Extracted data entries
[Start of Attachment]
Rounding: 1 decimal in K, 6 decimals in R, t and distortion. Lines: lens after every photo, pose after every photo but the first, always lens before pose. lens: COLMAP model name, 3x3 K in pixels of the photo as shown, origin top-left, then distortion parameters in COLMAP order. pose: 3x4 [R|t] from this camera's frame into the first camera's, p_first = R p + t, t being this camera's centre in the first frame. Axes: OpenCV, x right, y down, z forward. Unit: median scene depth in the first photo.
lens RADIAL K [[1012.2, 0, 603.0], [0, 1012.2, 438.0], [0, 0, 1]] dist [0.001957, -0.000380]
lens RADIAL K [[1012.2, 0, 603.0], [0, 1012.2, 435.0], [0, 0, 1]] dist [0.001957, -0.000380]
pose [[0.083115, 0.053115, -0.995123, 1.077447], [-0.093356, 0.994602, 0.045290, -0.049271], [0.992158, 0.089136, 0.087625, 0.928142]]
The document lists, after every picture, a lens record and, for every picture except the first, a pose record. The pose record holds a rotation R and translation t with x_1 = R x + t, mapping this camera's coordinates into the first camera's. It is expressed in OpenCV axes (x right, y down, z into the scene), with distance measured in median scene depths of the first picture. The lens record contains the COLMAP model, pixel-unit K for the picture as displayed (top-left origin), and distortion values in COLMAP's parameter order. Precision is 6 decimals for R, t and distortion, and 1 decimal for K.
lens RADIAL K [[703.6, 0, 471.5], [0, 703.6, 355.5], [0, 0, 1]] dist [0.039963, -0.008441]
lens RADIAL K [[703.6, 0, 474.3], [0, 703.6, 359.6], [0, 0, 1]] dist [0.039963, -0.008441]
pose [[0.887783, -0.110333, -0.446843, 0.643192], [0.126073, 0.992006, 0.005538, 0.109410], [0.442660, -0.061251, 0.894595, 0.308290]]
[End of Attachment]
**Exercise brief:** Write an exact transcription of every entry above.

**Result of the task:**
Rounding: 1 decimal in K, 6 decimals in R, t and distortion. Lines: lens after every photo, pose after every photo but the first, always lens before pose. lens: COLMAP model name, 3x3 K in pixels of the photo as shown, origin top-left, then distortion parameters in COLMAP order. pose: 3x4 [R|t] from this camera's frame into the first camera's, p_first = R p + t, t being this camera's centre in the first frame. Axes: OpenCV, x right, y down, z forward. Unit: median scene depth in the first photo.
lens RADIAL K [[1012.2, 0, 603.0], [0, 1012.2, 438.0], [0, 0, 1]] dist [0.001957, -0.000380]
lens RADIAL K [[1012.2, 0, 603.0], [0, 1012.2, 435.0], [0, 0, 1]] dist [0.001957, -0.000380]
pose [[0.083115, 0.053115, -0.995123, 1.077447], [-0.093356, 0.994602, 0.045290, -0.049271], [0.992158, 0.089136, 0.087625, 0.928142]]
The document lists, after every picture, a lens record and, for every picture except the first, a pose record. The pose record holds a rotation R and translation t with x_1 = R x + t, mapping this camera's coordinates into the first camera's. It is expressed in OpenCV axes (x right, y down, z into the scene), with distance measured in median scene depths of the first picture. The lens record contains the COLMAP model, pixel-unit K for the picture as displayed (top-left origin), and distortion values in COLMAP's parameter order. Precision is 6 decimals for R, t and distortion, and 1 decimal for K.
lens RADIAL K [[703.6, 0, 471.5], [0, 703.6, 355.5], [0, 0, 1]] dist [0.039963, -0.008441]
lens RADIAL K [[703.6, 0, 474.3], [0, 703.6, 359.6], [0, 0, 1]] dist [0.039963, -0.008441]
pose [[0.887783, -0.110333, -0.446843, 0.643192], [0.126073, 0.992006, 0.005538, 0.109410], [0.442660, -0.061251, 0.894595, 0.308290]]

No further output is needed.